# Questions on the material:
a – Print the stretch of the cuckoo passage from "The first week" through "the Welsh ambassador.", word for word.
b – In the records, rewrite the stretch from the line containing "2ª Edição 8 Raças 8 Chef" through the line containing "Sabores autênticos, harmonizações", putting "Lisboa" in place of "Porto" and keeping every other detail as it is.

== Selected passage

The first week of May
Frights the cuckoo away.

An assertion which would strike with amazement the "highfarming" and "early-cropping" agriculturist of the present day. It is a somewhat curious coincidence that the earliest and latest days, noticed by the observant White of Selborne, as those of the cuckoo's arrival, were the 7th and 26th of April.

While on the subject of Cambrian sayings respecting this bird, we may mention that, partly from its very frequent occurrence in mountainous districts-partly, perhaps, from other causes-it has, in all ages, been a great favourite with the Welsh, who are very much averse to injuring it, and whose poetry and prose abound in pleasant allusions to the "Cuckoo with the cheerful note." To this circumstance we have heard ascribed the expression of Middleton,

Thy sound is like the cuckoo, the Welsh ambassador.

Trick to Catch the Old One, Act. iv. scene 5.

But he evidently had no such meaning. We know that Walsch signifies, far-off, strange, wild, perhaps barbarous ;

and, that even to this day the Italians are so designated in some parts of Germany: there can therefore be-as, if we remember rightly, was suggested by a correspondent of "Notes and Queries,"- -no doubt that he thought of the bird as the strange ambassador from the far-off summerland, come to announce his heaven-sent message; to tell us that "the winter is past, the rain is over and gone,"-that the warm, bright summer days are nigh-and that the glad earth shall be once more decked with flowers. None we believe, can hear his first notes without in some measure regarding him as such an ambassador; and for our own part, though we watch for the early song of birds, though our heart leaps up with joy to welcome the first swallow which comes to us from over the sea, yet it remains for the cuckoo to call the warm glow of pleasure to our cheek. Shall we go even farther than this, and acknowledge that one of the many mysterious imaginings of childhood yet hangs around us (whence the idea arose we know not) and that now, as then, we cannot hear the voice of the cuckoo without some vague and momentary thought of ministering angels; angels, materialised perchance by childish imagination, yet shadowed forth in all the bright and holy purity of love.

When the dark night of the middle ages, which closed in upon the light of early science and knowledge was gradually dispersing its clouds before the sun of truth,-and when men were beginning to read the book of nature without the interposition of human translators, they commenced certain speculations as to the destination of our migratory birds; and amongst other curious blunders, which their own sense and observation soon began to correct, we find them depositing the poor cuckoo in a decayed tree, or some such damp and ungenial place, and asserting that the summer bird lay sleeping like a dormouse all the winter long; in fact Browne, in his "Pastorals," makes him the companion of this little sleepy creature:

For in his hollowe trunk and perish'd graine,
The cuckowe now had many a winter laine,
And thriving pismire laide their eggs in store,
The dormouse slept there and a many more.

====
== Input data

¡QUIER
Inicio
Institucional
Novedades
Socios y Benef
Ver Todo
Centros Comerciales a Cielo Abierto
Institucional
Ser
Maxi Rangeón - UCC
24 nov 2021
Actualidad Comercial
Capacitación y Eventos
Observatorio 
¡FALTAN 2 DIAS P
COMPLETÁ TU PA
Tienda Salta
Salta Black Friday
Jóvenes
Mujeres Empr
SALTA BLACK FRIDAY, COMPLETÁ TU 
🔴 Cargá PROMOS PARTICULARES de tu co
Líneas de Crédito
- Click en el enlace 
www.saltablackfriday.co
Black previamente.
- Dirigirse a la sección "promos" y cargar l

====
== Input data

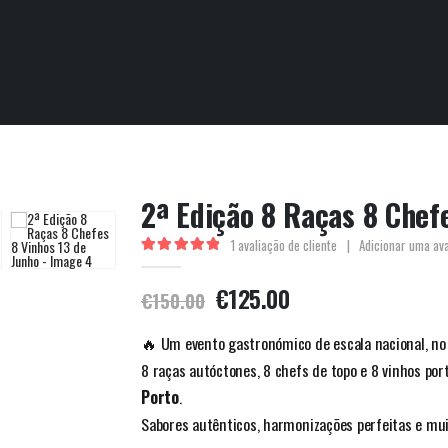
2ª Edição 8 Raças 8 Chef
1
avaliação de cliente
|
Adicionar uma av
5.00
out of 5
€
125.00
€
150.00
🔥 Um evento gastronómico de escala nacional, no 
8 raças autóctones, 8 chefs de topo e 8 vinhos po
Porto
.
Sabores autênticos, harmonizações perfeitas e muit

====
== Input data

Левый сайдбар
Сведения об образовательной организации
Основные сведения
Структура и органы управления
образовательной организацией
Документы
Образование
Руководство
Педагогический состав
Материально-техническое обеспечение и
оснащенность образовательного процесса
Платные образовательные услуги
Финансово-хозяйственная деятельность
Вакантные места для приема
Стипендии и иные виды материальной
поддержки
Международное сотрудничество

====

# Results for each task:
a –
The first week of May
Frights the cuckoo away.

An assertion which would strike with amazement the "highfarming" and "early-cropping" agriculturist of the present day. It is a somewhat curious coincidence that the earliest and latest days, noticed by the observant White of Selborne, as those of the cuckoo's arrival, were the 7th and 26th of April.

While on the subject of Cambrian sayings respecting this bird, we may mention that, partly from its very frequent occurrence in mountainous districts-partly, perhaps, from other causes-it has, in all ages, been a great favourite with the Welsh, who are very much averse to injuring it, and whose poetry and prose abound in pleasant allusions to the "Cuckoo with the cheerful note." To this circumstance we have heard ascribed the expression of Middleton,

Thy sound is like the cuckoo, the Welsh ambassador.

b –
2ª Edição 8 Raças 8 Chef
1
avaliação de cliente
|
Adicionar uma av
5.00
out of 5
€
125.00
€
150.00
🔥 Um evento gastronómico de escala nacional, no 
8 raças autóctones, 8 chefs de topo e 8 vinhos po
Lisboa
.
Sabores autênticos, harmonizações perfeitas e muit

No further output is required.